Самое ужасное, что спор возник из-за денег. Все что угодно, только не деньги! Но увы… Ремизов не умел ценить деньги, не успел понять их реальный смысл. Но понимал другое, что сейчас у него их достаточно, чтобы наконец-то купить себе малиновую мечту из далекого детства – кассетный магнитофон, которым он бредил с тринадцати лет. И вот теперь этот звучащий, как все колокола в его сновидениях, «Panasonic» стоял перед ним в стеклянной московской витрине. Он ликовал, и вдруг его любимая жена прямо и резко сказала ему, что она ему эту вещь покупать не разрешает, что пора повзрослеть, а деньги надо уметь тратить. Деньги, которые он заработал на этой страшной войне. И вот сейчас посреди Москвы, на Сиреневом бульваре, в омуте безостановочного людского потока на него смотрели глаза его жены, Ирины, и в них отражалось такое, что он насторожился. Это был характер, и властности, напора в этом характере оказалось предостаточно. Колеса памяти бешено вращались в обратную сторону, пролистывая недели и месяцы материализованного времени. Ремизов стремительно вспоминал, кто и когда в последний раз так беззастенчиво грубо разговаривал с ним, в Афганистане – никто, да и не мог никто, там офицер – это величина, это ценность. В Термезе? Комбат отчитывал за бойца, который ушел в самоволку, кричал что-то невразумительное, а на партийном бюро голосовал против его вступления в члены партии. Нет, не то, всего лишь служебное нравоучение. Раньше? Нет, не раньше – там же, в Термезе, на гауптвахте, где Ремизов нес службу начальником караула, арестованный солдат смотрел на него с презрением и бросал в лицо оскорбительные слова. Да, это… И вот теперь жена, которую еще утром он считал любимой. Что же ты делаешь со мной? Я же ничего не забываю…

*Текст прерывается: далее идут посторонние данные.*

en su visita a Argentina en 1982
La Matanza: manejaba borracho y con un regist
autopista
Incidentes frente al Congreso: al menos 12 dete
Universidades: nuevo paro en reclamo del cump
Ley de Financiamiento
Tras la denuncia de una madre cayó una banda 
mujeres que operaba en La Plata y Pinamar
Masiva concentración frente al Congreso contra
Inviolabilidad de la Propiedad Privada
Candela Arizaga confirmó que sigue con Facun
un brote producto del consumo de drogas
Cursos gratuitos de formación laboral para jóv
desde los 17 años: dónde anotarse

Он оставил ее посреди Москвы, чтобы не говорить лишних и ненужных слов, не сеять обиду и зло, он просто ушел в толпу людей, которым безразлично, отчего так холодны его глаза, долго бродил по чужому городу, в который случайно нагрянула оттепель. В мире не стало порядка, и у него в душе тоже. Вечером в гостиничном номере они наконец встретились. Ирина ревела, говорила, что ей было страшно, что она ничего не знает в Москве, что чуть не заблудилась в центре, не знала, на какой поезд метро садиться и куда ехать, как искать эту гостиницу. Еще она говорила, что они больше никогда не будут ругаться и что он самый лучший. Так он и уснул в эту ночь, с надеждой, что все еще можно исправить.